◆ What the exercise asks: What's needed is a full, exact retyping of the records.

====== Dataset excerpts ======

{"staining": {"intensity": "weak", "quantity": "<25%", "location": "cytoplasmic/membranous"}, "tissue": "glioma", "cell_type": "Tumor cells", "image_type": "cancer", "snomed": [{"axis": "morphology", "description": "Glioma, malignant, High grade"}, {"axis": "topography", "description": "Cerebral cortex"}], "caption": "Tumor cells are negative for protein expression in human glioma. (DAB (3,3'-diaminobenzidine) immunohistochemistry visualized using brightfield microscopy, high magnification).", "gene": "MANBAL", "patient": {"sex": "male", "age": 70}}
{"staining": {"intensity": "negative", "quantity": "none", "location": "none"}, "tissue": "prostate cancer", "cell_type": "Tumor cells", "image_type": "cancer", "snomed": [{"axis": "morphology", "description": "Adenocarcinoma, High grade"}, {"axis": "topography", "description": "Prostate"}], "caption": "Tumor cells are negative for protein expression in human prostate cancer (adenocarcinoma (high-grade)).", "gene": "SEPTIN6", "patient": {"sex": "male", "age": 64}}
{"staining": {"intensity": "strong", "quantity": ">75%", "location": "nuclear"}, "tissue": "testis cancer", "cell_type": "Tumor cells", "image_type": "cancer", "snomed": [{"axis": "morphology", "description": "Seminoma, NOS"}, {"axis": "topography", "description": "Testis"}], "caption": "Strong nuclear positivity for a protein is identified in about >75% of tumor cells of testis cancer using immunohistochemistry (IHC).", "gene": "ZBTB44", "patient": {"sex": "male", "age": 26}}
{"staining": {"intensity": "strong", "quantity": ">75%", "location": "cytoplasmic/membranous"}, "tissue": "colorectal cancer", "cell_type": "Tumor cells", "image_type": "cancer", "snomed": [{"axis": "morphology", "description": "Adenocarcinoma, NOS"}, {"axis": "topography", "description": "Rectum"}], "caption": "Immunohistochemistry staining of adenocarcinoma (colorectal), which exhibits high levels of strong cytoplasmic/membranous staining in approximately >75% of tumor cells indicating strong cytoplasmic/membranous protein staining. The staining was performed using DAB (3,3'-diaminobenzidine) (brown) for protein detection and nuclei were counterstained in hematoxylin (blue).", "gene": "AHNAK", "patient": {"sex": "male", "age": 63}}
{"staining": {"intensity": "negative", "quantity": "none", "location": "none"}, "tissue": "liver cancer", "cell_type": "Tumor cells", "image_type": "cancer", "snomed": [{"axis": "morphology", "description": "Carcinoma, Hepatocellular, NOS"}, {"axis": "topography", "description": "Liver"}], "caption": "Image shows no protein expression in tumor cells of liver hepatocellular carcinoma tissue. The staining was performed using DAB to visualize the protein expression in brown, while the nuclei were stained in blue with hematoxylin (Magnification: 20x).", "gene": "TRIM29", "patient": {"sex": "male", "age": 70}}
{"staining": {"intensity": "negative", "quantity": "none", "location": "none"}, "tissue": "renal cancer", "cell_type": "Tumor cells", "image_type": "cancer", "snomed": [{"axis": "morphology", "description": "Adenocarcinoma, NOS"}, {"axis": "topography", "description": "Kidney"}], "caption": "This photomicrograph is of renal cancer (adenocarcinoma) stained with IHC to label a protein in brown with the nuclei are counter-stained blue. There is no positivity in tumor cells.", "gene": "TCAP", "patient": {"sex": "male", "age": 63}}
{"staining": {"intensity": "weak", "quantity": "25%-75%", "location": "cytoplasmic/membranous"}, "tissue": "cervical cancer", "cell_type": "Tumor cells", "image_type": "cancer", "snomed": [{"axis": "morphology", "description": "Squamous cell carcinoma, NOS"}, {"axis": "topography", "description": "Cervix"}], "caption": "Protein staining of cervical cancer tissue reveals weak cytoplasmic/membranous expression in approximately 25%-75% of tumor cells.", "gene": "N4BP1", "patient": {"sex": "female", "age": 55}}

======

◆ Answer box:
{"staining": {"intensity": "weak", "quantity": "<25%", "location": "cytoplasmic/membranous"}, "tissue": "glioma", "cell_type": "Tumor cells", "image_type": "cancer", "snomed": [{"axis": "morphology", "description": "Glioma, malignant, High grade"}, {"axis": "topography", "description": "Cerebral cortex"}], "caption": "Tumor cells are negative for protein expression in human glioma. (DAB (3,3'-diaminobenzidine) immunohistochemistry visualized using brightfield microscopy, high magnification).", "gene": "MANBAL", "patient": {"sex": "male", "age": 70}}
{"staining": {"intensity": "negative", "quantity": "none", "location": "none"}, "tissue": "prostate cancer", "cell_type": "Tumor cells", "image_type": "cancer", "snomed": [{"axis": "morphology", "description": "Adenocarcinoma, High grade"}, {"axis": "topography", "description": "Prostate"}], "caption": "Tumor cells are negative for protein expression in human prostate cancer (adenocarcinoma (high-grade)).", "gene": "SEPTIN6", "patient": {"sex": "male", "age": 64}}
{"staining": {"intensity": "strong", "quantity": ">75%", "location": "nuclear"}, "tissue": "testis cancer", "cell_type": "Tumor cells", "image_type": "cancer", "snomed": [{"axis": "morphology", "description": "Seminoma, NOS"}, {"axis": "topography", "description": "Testis"}], "caption": "Strong nuclear positivity for a protein is identified in about >75% of tumor cells of testis cancer using immunohistochemistry (IHC).", "gene": "ZBTB44", "patient": {"sex": "male", "age": 26}}
{"staining": {"intensity": "strong", "quantity": ">75%", "location": "cytoplasmic/membranous"}, "tissue": "colorectal cancer", "cell_type": "Tumor cells", "image_type": "cancer", "snomed": [{"axis": "morphology", "description": "Adenocarcinoma, NOS"}, {"axis": "topography", "description": "Rectum"}], "caption": "Immunohistochemistry staining of adenocarcinoma (colorectal), which exhibits high levels of strong cytoplasmic/membranous staining in approximately >75% of tumor cells indicating strong cytoplasmic/membranous protein staining. The staining was performed using DAB (3,3'-diaminobenzidine) (brown) for protein detection and nuclei were counterstained in hematoxylin (blue).", "gene": "AHNAK", "patient": {"sex": "male", "age": 63}}
{"staining": {"intensity": "negative", "quantity": "none", "location": "none"}, "tissue": "liver cancer", "cell_type": "Tumor cells", "image_type": "cancer", "snomed": [{"axis": "morphology", "description": "Carcinoma, Hepatocellular, NOS"}, {"axis": "topography", "description": "Liver"}], "caption": "Image shows no protein expression in tumor cells of liver hepatocellular carcinoma tissue. The staining was performed using DAB to visualize the protein expression in brown, while the nuclei were stained in blue with hematoxylin (Magnification: 20x).", "gene": "TRIM29", "patient": {"sex": "male", "age": 70}}
{"staining": {"intensity": "negative", "quantity": "none", "location": "none"}, "tissue": "renal cancer", "cell_type": "Tumor cells", "image_type": "cancer", "snomed": [{"axis": "morphology", "description": "Adenocarcinoma, NOS"}, {"axis": "topography", "description": "Kidney"}], "caption": "This photomicrograph is of renal cancer (adenocarcinoma) stained with IHC to label a protein in brown with the nuclei are counter-stained blue. There is no positivity in tumor cells.", "gene": "TCAP", "patient": {"sex": "male", "age": 63}}
{"staining": {"intensity": "weak", "quantity": "25%-75%", "location": "cytoplasmic/membranous"}, "tissue": "cervical cancer", "cell_type": "Tumor cells", "image_type": "cancer", "snomed": [{"axis": "morphology", "description": "Squamous cell carcinoma, NOS"}, {"axis": "topography", "description": "Cervix"}], "caption": "Protein staining of cervical cancer tissue reveals weak cytoplasmic/membranous expression in approximately 25%-75% of tumor cells.", "gene": "N4BP1", "patient": {"sex": "female", "age": 55}}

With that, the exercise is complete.